Squats get added to the list of things my Angel can do
Why it's important to celebrate my daughter's successes, big or small
My 13-year-old can do squats! Big deal, some may think — especially those who don’t know much about the constraints of a rare disease. An exercise that requires bending and balance is easy for the average kiddo. But for my daughter Juliana, who has Angelman syndrome, stooping without toppling over is a very big deal.
My discovery comes on the heels of my lazy workout on a quiet Saturday morning. I’d love to say that I have a kick-butt workout routine that gives me abs of steel. I don’t. But as a care provider, I try to make regular exercise a part of my self-care regimen.
I’ve found my stride with high-intensity interval training. The short, focused routines pack a big punch. This Saturday, however, I woke up and couldn’t muster the energy for even a condensed workout. Instead, I opted for some full-body toning and a lot of extra squats. Shortly after my workout, Juliana and I had a “Dance Party” in our TV room.
She can do it, too
“Dance Party” is a moment when she and I stop where we are and sway and jam to some music. As we danced away, I mimicked one of Juliana’s signature dance moves. Her arms poke out like a goal post and she rocks her whole body up and down with intense strength. It looks like she might try to sit down, but she’s standing.
Then it hit me: “It’s a squat,” I thought to myself.
She does this dance move all the time, and I’ve had this fleeting thought before about her go-to dance move. But it became very obvious that morning after my multisquat workout.

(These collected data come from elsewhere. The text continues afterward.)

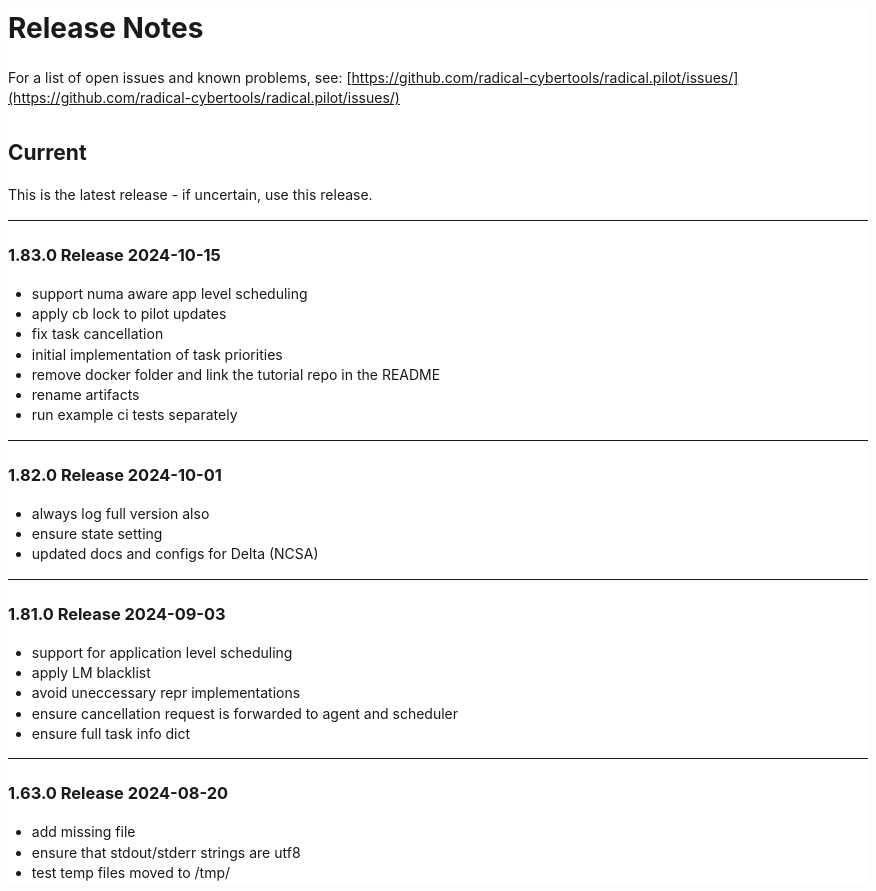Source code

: # Release Notes

For a list of open issues and known problems, see:
 [https://github.com/radical-cybertools/radical.pilot/issues/](https://github.com/radical-cybertools/radical.pilot/issues/)

## Current

This is the latest release - if uncertain, use this release.


--------------------------------------------------------------------------------
### 1.83.0 Release                                                    2024-10-15

  - support numa aware app level scheduling
  - apply cb lock to pilot updates
  - fix task cancellation
  - initial implementation of task priorities
  - remove docker folder and link the tutorial repo in the README
  - rename artifacts
  - run example ci tests separately


--------------------------------------------------------------------------------
### 1.82.0 Release                                                    2024-10-01

  - always log full version also
  - ensure state setting
  - updated docs and configs for Delta (NCSA)


--------------------------------------------------------------------------------
### 1.81.0 Release                                                    2024-09-03

  - support for application level scheduling
  - apply LM blacklist
  - avoid uneccessary repr implementations
  - ensure cancellation request is forwarded to agent and scheduler
  - ensure full task info dict


--------------------------------------------------------------------------------
### 1.63.0 Release                                                    2024-08-20

  - add missing file
  - ensure that stdout/stderr strings are utf8
  - test temp files moved to /tmp/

I never want to take Juliana’s accomplishments for granted, and this is one of those times. Why make such a big deal about a squat? Much of it has to do with some of the physical limitations that Juliana faces because of Angelman syndrome. Juliana’s squats get added to the growing list of things she can do.
One benefit after another
In addition, I know there’s a family out there who is just learning about Angelman syndrome. They’ll hear and read so much about what Angels can’t do. That’s the speech we got when we learned of Juliana’s diagnosis. So I want to keep highlighting Juliana’s growth and development so other families can see what’s possible.
Finally, Juliana’s creative move is another way to help her become physically stronger. Squats build muscle strength, and that will help with the stair climbing that’s still challenging for her. Obesity is a problem for Angels because their stiff movements and balance struggles make exercise difficult. We keep Juliana active with walks, movement in the pool, and our dance parties. I rely on dancing as a fun way to get her moving.
With these added benefits, there’s even more reason to keep dance parties around for a very long time.